KOLEKSİYONERLİK

Koleksiyon kelimesi genel tanım olarak “öğrenme, yarar sağlama ya da zevk amacıyla bir araya getirilmiş ve özelliklerine göre sınıflandırılmış, ayrılmış nesnelerin tümünü” ifade eder. Özünde toplanabilen aynı türden nesnelerin, farklı örneklerinin bir araya gelmesiyle oluşur. Pul, para, kelebek, bitki, kitap, antika, sanat eseri gibi birbirinden çok farklı nesneler, kendi alanlarında daha alt türlere göre de toplanabilir. Örneğin bir resim koleksiyoncusu “Cumhuriyet Dönemi ressamlarının yağlıboya boğaz manzaralarını” biriktiriyor olabilir.

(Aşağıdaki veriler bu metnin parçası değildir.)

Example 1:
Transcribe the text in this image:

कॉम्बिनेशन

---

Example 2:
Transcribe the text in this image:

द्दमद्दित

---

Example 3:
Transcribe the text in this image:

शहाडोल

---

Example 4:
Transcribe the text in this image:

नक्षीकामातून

Acemi bir merakla beslenip yola çıkan koleksiyoner, topladığı nesneleri; tarihi, kendi dönemi içindeki önemi, üretim tekniği, maddi-manevi değeri, benzersiz oluşu vb. gibi pek çok değerlendirmeyle tasnif eder. Doğal bir çabayla bireysel ilgi alanlarına yönelmiş “kişisel” koleksiyonlar olduğu gibi, profesyonel anlamda artık bir “iş” halini almış, yönetilmesi gereken ve müze vb. mekanlarda sergilenip korunan “kurumsal” koleksiyonlardan da bahsedebiliriz.

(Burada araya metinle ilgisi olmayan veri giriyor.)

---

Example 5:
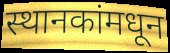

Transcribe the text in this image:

स्थानकांमधून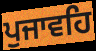
ਪੁਜਾਵਹਿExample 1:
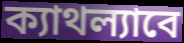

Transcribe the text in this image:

ক্যাথল্যাবে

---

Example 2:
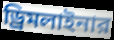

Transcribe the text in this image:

ড্রিমলাইনার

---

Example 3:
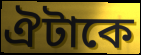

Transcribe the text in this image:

ঐটাকে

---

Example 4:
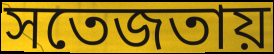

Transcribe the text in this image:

সতেজতায়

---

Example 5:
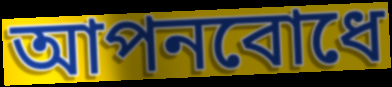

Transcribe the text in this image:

আপনবোধে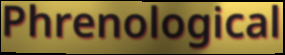
Phrenological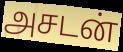
அசடன்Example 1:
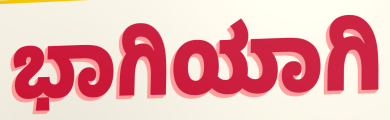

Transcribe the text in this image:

ಭಾಗಿಯಾಗಿ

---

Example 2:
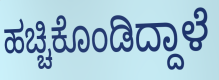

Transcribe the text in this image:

ಹಚ್ಚಿಕೊಂಡಿದ್ದಾಳೆ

Koleksiyonunuzun türü ve kapsamı ne olursa olsun, uzun bir zamana yayılan toplama-biriktirme süreci, temelinde ekonomik anlamda belirli bir alış-veriş etkinliğini de taşımaktadır. Bu noktada koleksiyon oluşturulurken dikkat edilmesi gereken belirgin noktalar bulunur.

Tutkunuz için belirleyici en önemli nokta, ayırabileceğiniz-oluşturabileceğiniz bütçenizdir. Eser veya nesneye ulaşma konusunda bu bütçe, bilgi ile daralttığınız alanı daha da netleştirmenize yardımcı olacaktır. Günümüzde artık büyük rakamların dışında her türden bütçeyle bir koleksiyon toplamak mümkün hale gelmiş durumda. Dolayısıyla orta gelir düzeyindeki koleksiyonere her fiyat aralığında hitap eden, özellikle yeni nesil genç sanatçıların çağdaş türdeki eserlerine ulaşabilirsiniz.